Das alte Gesetz. The original Finnish handbill in both of our languages, Finnish and Swedish. |
Our music for Das alte Gesetz (The Ancient Law) was written to evoke the sounds and spirit of the world the film inhabits, including the plangent and ecstatic melodies of the Jewish shtetl. For the scenes that unfold in the traditional Yiddish-speaking hometown of the protagonist, the rabbi’s son, we composed and improvised nigunim, or wordless Hasidic songs that are sung with religious fervor. Some, like the opening strains of the score, are meditative; others, as in the Purim holiday dance scenes, joyful and played at a gallop. Svigals interprets these melodies on the violin with unique instrumental effects that have been passed down from fiddler to fiddler for centuries and give klezmer playing its unmistakable flavor. These krekhtsn, as they are called, imitate the vocal stylings of the synagogue cantor and the Yiddish folksinger, punctuating musical phrases with sobbing and laughing sounds that lend the genre its high emotional affect.

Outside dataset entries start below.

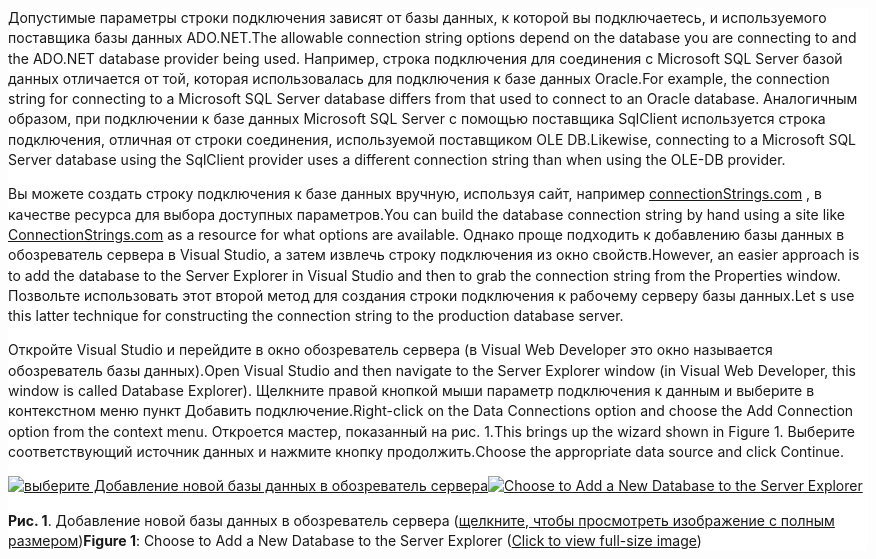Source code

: <span data-ttu-id="35437-135">Допустимые параметры строки подключения зависят от базы данных, к которой вы подключаетесь, и используемого поставщика базы данных ADO.NET.</span><span class="sxs-lookup"><span data-stu-id="35437-135">The allowable connection string options depend on the database you are connecting to and the ADO.NET database provider being used.</span></span> <span data-ttu-id="35437-136">Например, строка подключения для соединения с Microsoft SQL Server базой данных отличается от той, которая использовалась для подключения к базе данных Oracle.</span><span class="sxs-lookup"><span data-stu-id="35437-136">For example, the connection string for connecting to a Microsoft SQL Server database differs from that used to connect to an Oracle database.</span></span> <span data-ttu-id="35437-137">Аналогичным образом, при подключении к базе данных Microsoft SQL Server с помощью поставщика SqlClient используется строка подключения, отличная от строки соединения, используемой поставщиком OLE DB.</span><span class="sxs-lookup"><span data-stu-id="35437-137">Likewise, connecting to a Microsoft SQL Server database using the SqlClient provider uses a different connection string than when using the OLE-DB provider.</span></span>

<span data-ttu-id="35437-138">Вы можете создать строку подключения к базе данных вручную, используя сайт, например [connectionStrings.com](http://www.connectionstrings.com/) , в качестве ресурса для выбора доступных параметров.</span><span class="sxs-lookup"><span data-stu-id="35437-138">You can build the database connection string by hand using a site like [ConnectionStrings.com](http://www.connectionstrings.com/) as a resource for what options are available.</span></span> <span data-ttu-id="35437-139">Однако проще подходить к добавлению базы данных в обозреватель сервера в Visual Studio, а затем извлечь строку подключения из окно свойств.</span><span class="sxs-lookup"><span data-stu-id="35437-139">However, an easier approach is to add the database to the Server Explorer in Visual Studio and then to grab the connection string from the Properties window.</span></span> <span data-ttu-id="35437-140">Позвольте использовать этот второй метод для создания строки подключения к рабочему серверу базы данных.</span><span class="sxs-lookup"><span data-stu-id="35437-140">Let s use this latter technique for constructing the connection string to the production database server.</span></span>

<span data-ttu-id="35437-141">Откройте Visual Studio и перейдите в окно обозреватель сервера (в Visual Web Developer это окно называется обозреватель базы данных).</span><span class="sxs-lookup"><span data-stu-id="35437-141">Open Visual Studio and then navigate to the Server Explorer window (in Visual Web Developer, this window is called Database Explorer).</span></span> <span data-ttu-id="35437-142">Щелкните правой кнопкой мыши параметр подключения к данным и выберите в контекстном меню пункт Добавить подключение.</span><span class="sxs-lookup"><span data-stu-id="35437-142">Right-click on the Data Connections option and choose the Add Connection option from the context menu.</span></span> <span data-ttu-id="35437-143">Откроется мастер, показанный на рис. 1.</span><span class="sxs-lookup"><span data-stu-id="35437-143">This brings up the wizard shown in Figure 1.</span></span> <span data-ttu-id="35437-144">Выберите соответствующий источник данных и нажмите кнопку продолжить.</span><span class="sxs-lookup"><span data-stu-id="35437-144">Choose the appropriate data source and click Continue.</span></span>

<span data-ttu-id="35437-145">[![выберите Добавление новой базы данных в обозреватель сервера](configuring-the-production-web-application-to-use-the-production-database-cs/_static/image2.jpg)](configuring-the-production-web-application-to-use-the-production-database-cs/_static/image1.jpg)</span><span class="sxs-lookup"><span data-stu-id="35437-145">[![Choose to Add a New Database to the Server Explorer](configuring-the-production-web-application-to-use-the-production-database-cs/_static/image2.jpg)](configuring-the-production-web-application-to-use-the-production-database-cs/_static/image1.jpg)</span></span> 

<span data-ttu-id="35437-146">**Рис. 1**. Добавление новой базы данных в обозреватель сервера ([щелкните, чтобы просмотреть изображение с полным размером](configuring-the-production-web-application-to-use-the-production-database-cs/_static/image3.jpg))</span><span class="sxs-lookup"><span data-stu-id="35437-146">**Figure 1**: Choose to Add a New Database to the Server Explorer ([Click to view full-size image](configuring-the-production-web-application-to-use-the-production-database-cs/_static/image3.jpg))</span></span>
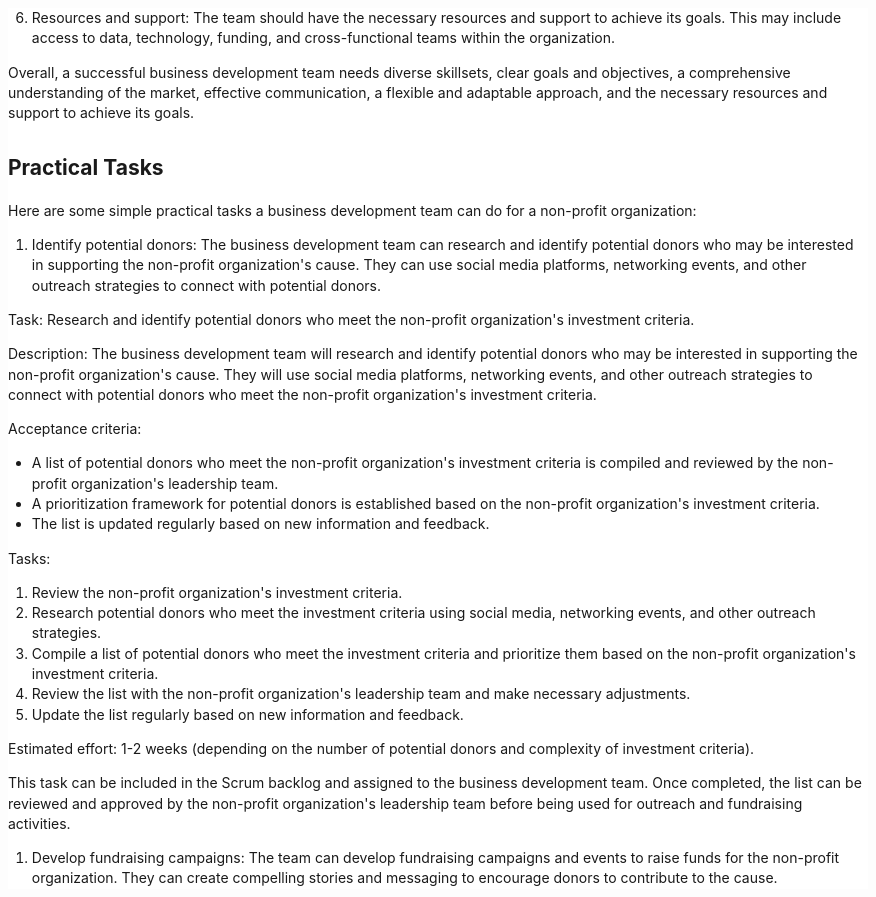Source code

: 6.  Resources and support: The team should have the necessary resources and support to achieve its goals. This may include access to data, technology, funding, and cross-functional teams within the organization.
    

Overall, a successful business development team needs diverse skillsets, clear goals and objectives, a comprehensive understanding of the market, effective communication, a flexible and adaptable approach, and the necessary resources and support to achieve its goals.

## Practical Tasks

Here are some simple practical tasks a business development team can do for a non-profit organization:

1.  Identify potential donors: The business development team can research and identify potential donors who may be interested in supporting the non-profit organization's cause. They can use social media platforms, networking events, and other outreach strategies to connect with potential donors.

Task: Research and identify potential donors who meet the non-profit organization's investment criteria.

Description: The business development team will research and identify potential donors who may be interested in supporting the non-profit organization's cause. They will use social media platforms, networking events, and other outreach strategies to connect with potential donors who meet the non-profit organization's investment criteria.

Acceptance criteria:

-   A list of potential donors who meet the non-profit organization's investment criteria is compiled and reviewed by the non-profit organization's leadership team.
-   A prioritization framework for potential donors is established based on the non-profit organization's investment criteria.
-   The list is updated regularly based on new information and feedback.

Tasks:

1.  Review the non-profit organization's investment criteria.
2.  Research potential donors who meet the investment criteria using social media, networking events, and other outreach strategies.
3.  Compile a list of potential donors who meet the investment criteria and prioritize them based on the non-profit organization's investment criteria.
4.  Review the list with the non-profit organization's leadership team and make necessary adjustments.
5.  Update the list regularly based on new information and feedback.

Estimated effort: 1-2 weeks (depending on the number of potential donors and complexity of investment criteria).

This task can be included in the Scrum backlog and assigned to the business development team. Once completed, the list can be reviewed and approved by the non-profit organization's leadership team before being used for outreach and fundraising activities.


1.  Develop fundraising campaigns: The team can develop fundraising campaigns and events to raise funds for the non-profit organization. They can create compelling stories and messaging to encourage donors to contribute to the cause.
    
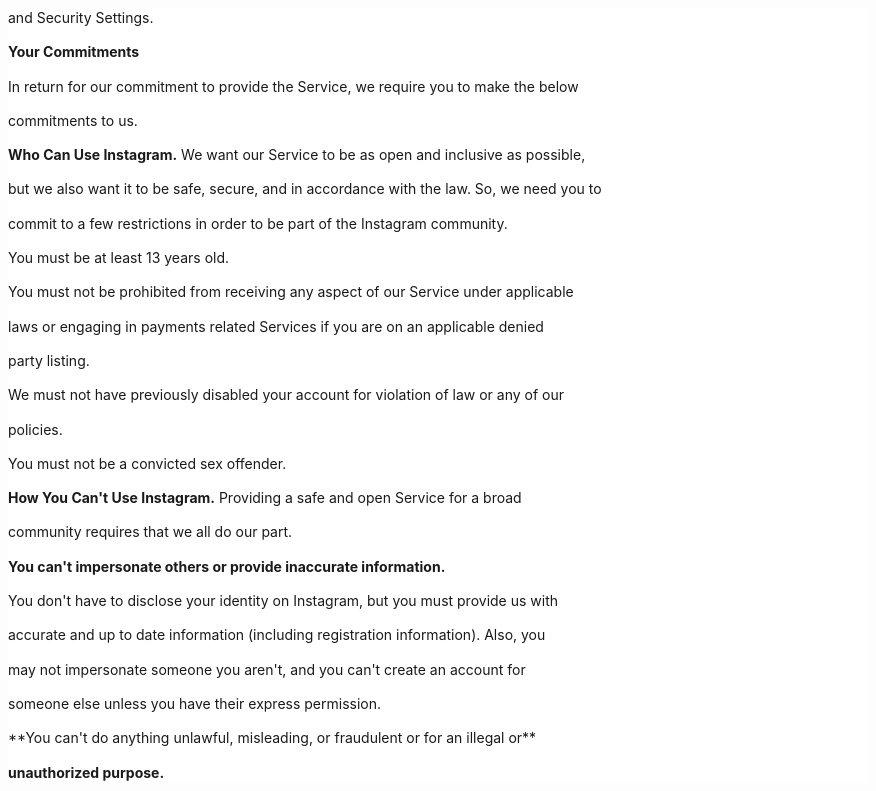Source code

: 
and Security Settings</span>.


**Your Commitments**


In return for our commitment to provide the Service, we require you to make the below


commitments to us.


**Who Can Use Instagram.** We want our Service to be as open and inclusive as possible,


but we also want it to be safe, secure, and in accordance with the law. So, we need you to


commit to a few restrictions in order to be part of the Instagram community.


You must be at least 13 years old.


You must not be prohibited from receiving any aspect of our Service under applicable


laws or engaging in payments related Services if you are on an applicable denied


party listing.


We must not have previously disabled your account for violation of law or any of our


policies.


You must not be a convicted sex offender.


**How You Can't Use Instagram.** Providing a safe and open Service for a broad


community requires that we all do our part.


**You can't impersonate others or provide inaccurate information.**


You don't have to disclose your identity on Instagram, but you must provide us with


accurate and up to date information (including registration information). Also, you


may not impersonate someone you aren't, and you can't create an account for


someone else unless you have their express permission.


<span style="background-color: green;">
</span>**You can't do anything unlawful, misleading, or fraudulent or for an illegal or**


**unauthorized purpose.**<span style="background-color: red;">
</span>

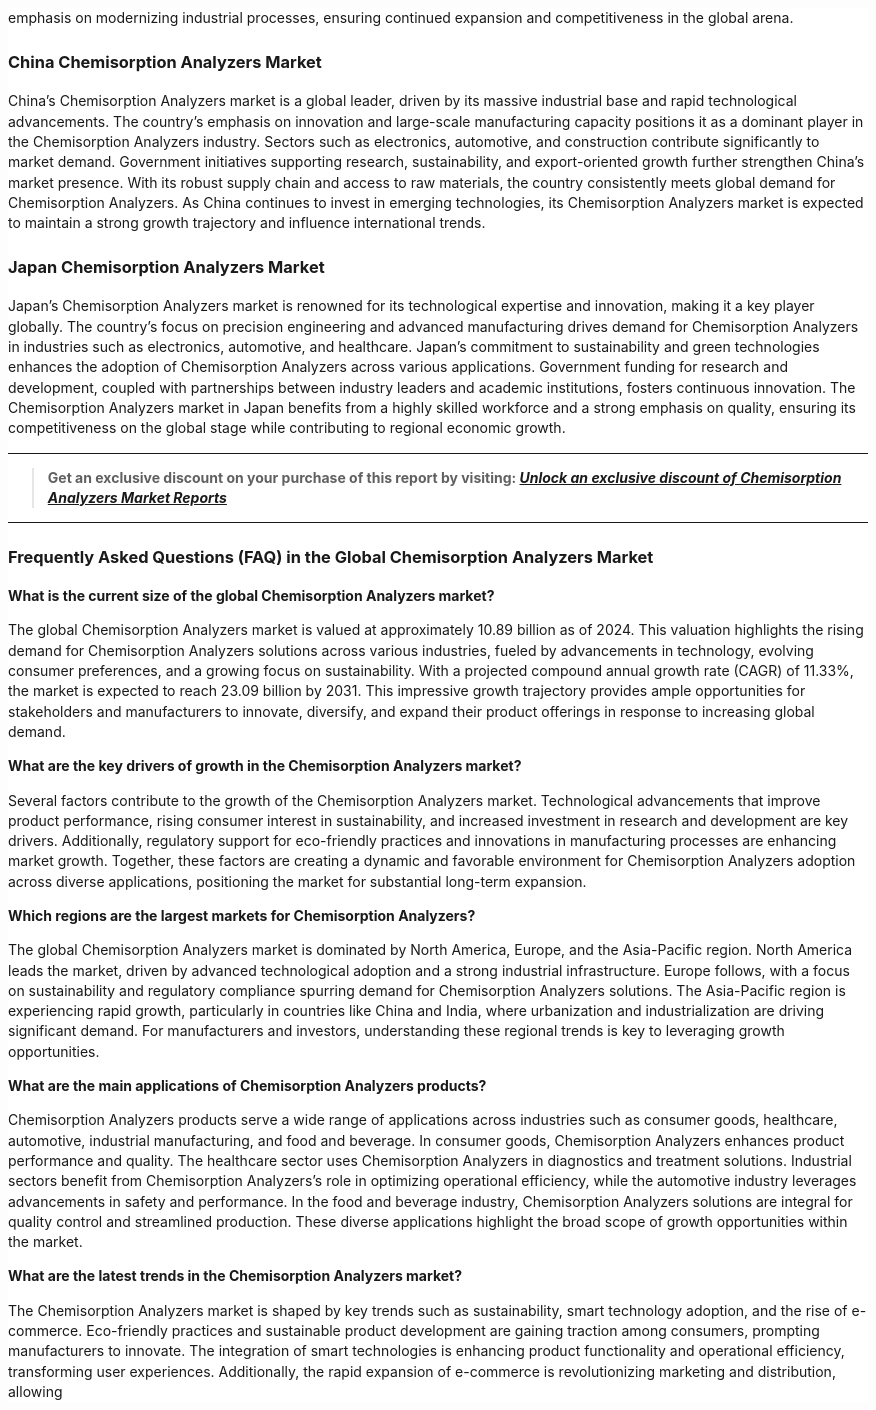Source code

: emphasis on modernizing industrial processes, ensuring continued expansion and competitiveness in the global arena.</p><h3>China Chemisorption Analyzers Market</h3><p>China&rsquo;s Chemisorption Analyzers market is a global leader, driven by its massive industrial base and rapid technological advancements. The country&rsquo;s emphasis on innovation and large-scale manufacturing capacity positions it as a dominant player in the Chemisorption Analyzers industry. Sectors such as electronics, automotive, and construction contribute significantly to market demand. Government initiatives supporting research, sustainability, and export-oriented growth further strengthen China&rsquo;s market presence. With its robust supply chain and access to raw materials, the country consistently meets global demand for Chemisorption Analyzers. As China continues to invest in emerging technologies, its Chemisorption Analyzers market is expected to maintain a strong growth trajectory and influence international trends.</p><h3>Japan Chemisorption Analyzers Market</h3><p>Japan&rsquo;s Chemisorption Analyzers market is renowned for its technological expertise and innovation, making it a key player globally. The country&rsquo;s focus on precision engineering and advanced manufacturing drives demand for Chemisorption Analyzers in industries such as electronics, automotive, and healthcare. Japan&rsquo;s commitment to sustainability and green technologies enhances the adoption of Chemisorption Analyzers across various applications. Government funding for research and development, coupled with partnerships between industry leaders and academic institutions, fosters continuous innovation. The Chemisorption Analyzers market in Japan benefits from a highly skilled workforce and a strong emphasis on quality, ensuring its competitiveness on the global stage while contributing to regional economic growth.</p><hr /><blockquote><p><strong>Get an exclusive discount on your purchase of this report by visiting: <em><a href="://marketresearchpulse.com/ask-for-discount/76107?utm_source=Github&amp;utm_medium=0116">Unlock an exclusive discount of Chemisorption Analyzers Market Reports</a></em>&nbsp;</strong></p></blockquote><hr /><h3>Frequently Asked Questions (FAQ) in the Global Chemisorption Analyzers Market</h3><p><strong>What is the current size of the global Chemisorption Analyzers market?</strong></p><p>The global Chemisorption Analyzers market is valued at approximately 10.89 billion as of 2024. This valuation highlights the rising demand for Chemisorption Analyzers solutions across various industries, fueled by advancements in technology, evolving consumer preferences, and a growing focus on sustainability. With a projected compound annual growth rate (CAGR) of 11.33%, the market is expected to reach 23.09 billion by 2031. This impressive growth trajectory provides ample opportunities for stakeholders and manufacturers to innovate, diversify, and expand their product offerings in response to increasing global demand.</p><p><strong>What are the key drivers of growth in the Chemisorption Analyzers market?</strong></p><p>Several factors contribute to the growth of the Chemisorption Analyzers market. Technological advancements that improve product performance, rising consumer interest in sustainability, and increased investment in research and development are key drivers. Additionally, regulatory support for eco-friendly practices and innovations in manufacturing processes are enhancing market growth. Together, these factors are creating a dynamic and favorable environment for Chemisorption Analyzers adoption across diverse applications, positioning the market for substantial long-term expansion.</p><p><strong>Which regions are the largest markets for Chemisorption Analyzers?</strong></p><p>The global Chemisorption Analyzers market is dominated by North America, Europe, and the Asia-Pacific region. North America leads the market, driven by advanced technological adoption and a strong industrial infrastructure. Europe follows, with a focus on sustainability and regulatory compliance spurring demand for Chemisorption Analyzers solutions. The Asia-Pacific region is experiencing rapid growth, particularly in countries like China and India, where urbanization and industrialization are driving significant demand. For manufacturers and investors, understanding these regional trends is key to leveraging growth opportunities.</p><p><strong>What are the main applications of Chemisorption Analyzers products?</strong></p><p>Chemisorption Analyzers products serve a wide range of applications across industries such as consumer goods, healthcare, automotive, industrial manufacturing, and food and beverage. In consumer goods, Chemisorption Analyzers enhances product performance and quality. The healthcare sector uses Chemisorption Analyzers in diagnostics and treatment solutions. Industrial sectors benefit from Chemisorption Analyzers&rsquo;s role in optimizing operational efficiency, while the automotive industry leverages advancements in safety and performance. In the food and beverage industry, Chemisorption Analyzers solutions are integral for quality control and streamlined production. These diverse applications highlight the broad scope of growth opportunities within the market.</p><p><strong>What are the latest trends in the Chemisorption Analyzers market?</strong></p><p>The Chemisorption Analyzers market is shaped by key trends such as sustainability, smart technology adoption, and the rise of e-commerce. Eco-friendly practices and sustainable product development are gaining traction among consumers, prompting manufacturers to innovate. The integration of smart technologies is enhancing product functionality and operational efficiency, transforming user experiences. Additionally, the rapid expansion of e-commerce is revolutionizing marketing and distribution, allowing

When the rabbi’s son ventures out into the wider world and, ultimately, the great capital of Vienna, the sonic landscape shifts. The score pivots now to Viennese-style ballroom dances, and piano fantasies improvised by Sosin that draw on the art music aesthetic of the age of silent film, bending and turning to follow the motions of the indelible characters in the story. In addition to piano, Sosin uses digital samples of cello, clarinet, a string orchestra and a whole marching band to add instrumental color to the musical palette, including three pieces of music associated with Vienna — the Austria-Marsch Op. 20 and Liebeslieder Waltz, Op. 114, of Johann Strauss, Jr. who is portrayed in the film, and an excerpt of the slow movement of Beethoven’s Piano Concerto No. 4
This is the first collaboration for Svigals and Sosin. Both composer/musicians have classical training and are exceptional improvisers, which made for three days of unique recording sessions at Stone Studios in Lakeville, Connecticut. While all of Svigals’ work took place during that time, Sosin added the other instrumentation during the following week in his own studio, playing solo piano or filling in piano, accordion and string orchestra accompaniments to Svigals’ studio solos. Listening to the entire score, it is often difficult to hear how each section was created — whether a written tune of Svigals, an improvised tune by Sosin, or a true collaboration as they played to the film, finding new synergetic musical approaches to each scene.